:: 文字段落 ::
● ● ●

你想了解的Hive Query生命週期--鉤子函數篇! 原 薦

前言

無論Hive Cli還是HiveServer2,一個HQl語句都要經過Driver進行解析和執行,粗略如下圖:

hive arch|center

Driver處理的流程如下:

HQL解析(生成AST語法樹) => 語法分析(得到QueryBlock) => 生成邏輯執行計劃(Operator) => 邏輯優化(Logical Optimizer Operator) => 生成物理執行計劃(Task Plan) => 物理優化(Task Tree) => 構建執行計劃(QueryPlan) => 表以及操作鑑權 => 執行引擎執行

流程涉及HQL解析,HQL編譯(語法分析,邏輯計劃和物理計劃,鑑權),執行器執行三個大的方面,在整個生命週期中,按執行順序會有如下鉤子函數:

Driver.run()之前的preDriverRun

該鉤子函數由配置 hive.exec.driver.run.hooks 控制,多個鉤子實現類以逗號間隔,鉤子需實現 org.apache.hadoop.hive.ql.HiveDriverRunHook 接口,該接口描述如下:

public interface HiveDriverRunHook extends Hook {
  /**
   * Invoked before Hive begins any processing of a command in the Driver,
   * notably before compilation and any customizable performance logging.

● ● ●

:: 練習要求 ::
把上面講 Hive 鉤子函數的文字，從「流程涉及HQL解析,HQL編」一路到「customizable performance logging.」，一字不改地照抄下來。

:: 資料行 ::
● ● ●

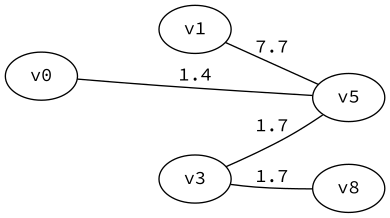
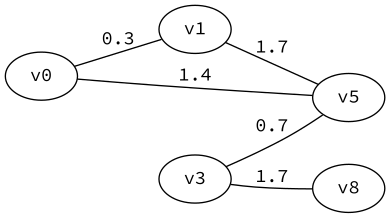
  graph {
    fontname="Source Code Pro"
    rankdir=LR
    node [fontname="Source Code Pro"]
    edge [fontname="Source Code Pro"]
    v0
    v1
    v5
    v3
    n5 [label=v8]
+   v0 -- v1 [label=0.3]
    v0 -- v5 [label=1.4]
-   v1 -- v5 [label=7.7]
-   v3 -- v5 [label=1.7]
+   v1 -- v5 [label=1.7]
+   v3 -- v5 [label=0.7]
    v3 -- n5 [label=1.7]
  }
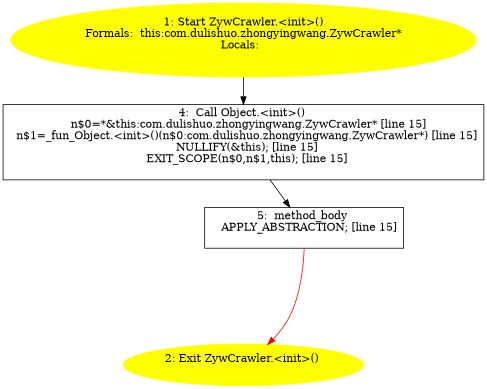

● ● ●

:: 本題解答 ::
流程涉及HQL解析,HQL編譯(語法分析,邏輯計劃和物理計劃,鑑權),執行器執行三個大的方面,在整個生命週期中,按執行順序會有如下鉤子函數:

Driver.run()之前的preDriverRun

該鉤子函數由配置 hive.exec.driver.run.hooks 控制,多個鉤子實現類以逗號間隔,鉤子需實現 org.apache.hadoop.hive.ql.HiveDriverRunHook 接口,該接口描述如下:

public interface HiveDriverRunHook extends Hook {
  /**
   * Invoked before Hive begins any processing of a command in the Driver,
   * notably before compilation and any customizable performance logging.